• MATERIAL SHOWN:
◆ ◆ ◆ ◆ ◆ ◆ ◆

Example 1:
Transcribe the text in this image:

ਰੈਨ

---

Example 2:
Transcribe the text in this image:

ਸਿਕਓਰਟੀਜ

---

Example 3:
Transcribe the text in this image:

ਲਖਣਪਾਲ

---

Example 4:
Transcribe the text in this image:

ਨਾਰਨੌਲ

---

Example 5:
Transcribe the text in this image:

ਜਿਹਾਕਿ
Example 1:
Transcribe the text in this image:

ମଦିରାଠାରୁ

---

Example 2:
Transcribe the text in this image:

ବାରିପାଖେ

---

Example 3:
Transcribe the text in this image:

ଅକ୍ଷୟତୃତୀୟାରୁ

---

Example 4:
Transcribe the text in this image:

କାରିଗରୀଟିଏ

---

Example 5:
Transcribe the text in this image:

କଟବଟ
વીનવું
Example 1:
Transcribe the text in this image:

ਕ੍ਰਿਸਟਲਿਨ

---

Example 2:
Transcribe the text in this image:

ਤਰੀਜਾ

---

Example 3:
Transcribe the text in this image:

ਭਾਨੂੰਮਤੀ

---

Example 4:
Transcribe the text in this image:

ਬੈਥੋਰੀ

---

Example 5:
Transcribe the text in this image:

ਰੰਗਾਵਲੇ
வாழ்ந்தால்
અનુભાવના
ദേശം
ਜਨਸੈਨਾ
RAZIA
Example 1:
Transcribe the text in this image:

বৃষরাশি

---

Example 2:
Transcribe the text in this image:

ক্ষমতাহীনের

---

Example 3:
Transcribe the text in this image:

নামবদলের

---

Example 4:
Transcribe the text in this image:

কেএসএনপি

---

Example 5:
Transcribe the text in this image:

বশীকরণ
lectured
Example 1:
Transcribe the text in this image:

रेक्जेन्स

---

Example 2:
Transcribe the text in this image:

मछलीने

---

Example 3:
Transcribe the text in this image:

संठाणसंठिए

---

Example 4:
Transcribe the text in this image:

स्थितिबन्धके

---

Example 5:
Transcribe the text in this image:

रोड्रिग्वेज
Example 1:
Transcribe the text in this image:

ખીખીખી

◆ ◆ ◆ ◆ ◆ ◆ ◆

• WHAT TO WORK ON: Update the rows above by changing every "Transcribe" to "Write out". Leave all other text in them unchanged.

• TASK OUTPUT:
Example 1:
Write out the text in this image:

ਰੈਨ

---

Example 2:
Write out the text in this image:

ਸਿਕਓਰਟੀਜ

---

Example 3:
Write out the text in this image:

ਲਖਣਪਾਲ

---

Example 4:
Write out the text in this image:

ਨਾਰਨੌਲ

---

Example 5:
Write out the text in this image:

ਜਿਹਾਕਿ
Example 1:
Write out the text in this image:

ମଦିରାଠାରୁ

---

Example 2:
Write out the text in this image:

ବାରିପାଖେ

---

Example 3:
Write out the text in this image:

ଅକ୍ଷୟତୃତୀୟାରୁ

---

Example 4:
Write out the text in this image:

କାରିଗରୀଟିଏ

---

Example 5:
Write out the text in this image:

କଟବଟ
વીનવું
Example 1:
Write out the text in this image:

ਕ੍ਰਿਸਟਲਿਨ

---

Example 2:
Write out the text in this image:

ਤਰੀਜਾ

---

Example 3:
Write out the text in this image:

ਭਾਨੂੰਮਤੀ

---

Example 4:
Write out the text in this image:

ਬੈਥੋਰੀ

---

Example 5:
Write out the text in this image:

ਰੰਗਾਵਲੇ
வாழ்ந்தால்
અનુભાવના
ദേശം
ਜਨਸੈਨਾ
RAZIA
Example 1:
Write out the text in this image:

বৃষরাশি

---

Example 2:
Write out the text in this image:

ক্ষমতাহীনের

---

Example 3:
Write out the text in this image:

নামবদলের

---

Example 4:
Write out the text in this image:

কেএসএনপি

---

Example 5:
Write out the text in this image:

বশীকরণ
lectured
Example 1:
Write out the text in this image:

रेक्जेन्स

---

Example 2:
Write out the text in this image:

मछलीने

---

Example 3:
Write out the text in this image:

संठाणसंठिए

---

Example 4:
Write out the text in this image:

स्थितिबन्धके

---

Example 5:
Write out the text in this image:

रोड्रिग्वेज
Example 1:
Write out the text in this image:

ખીખીખી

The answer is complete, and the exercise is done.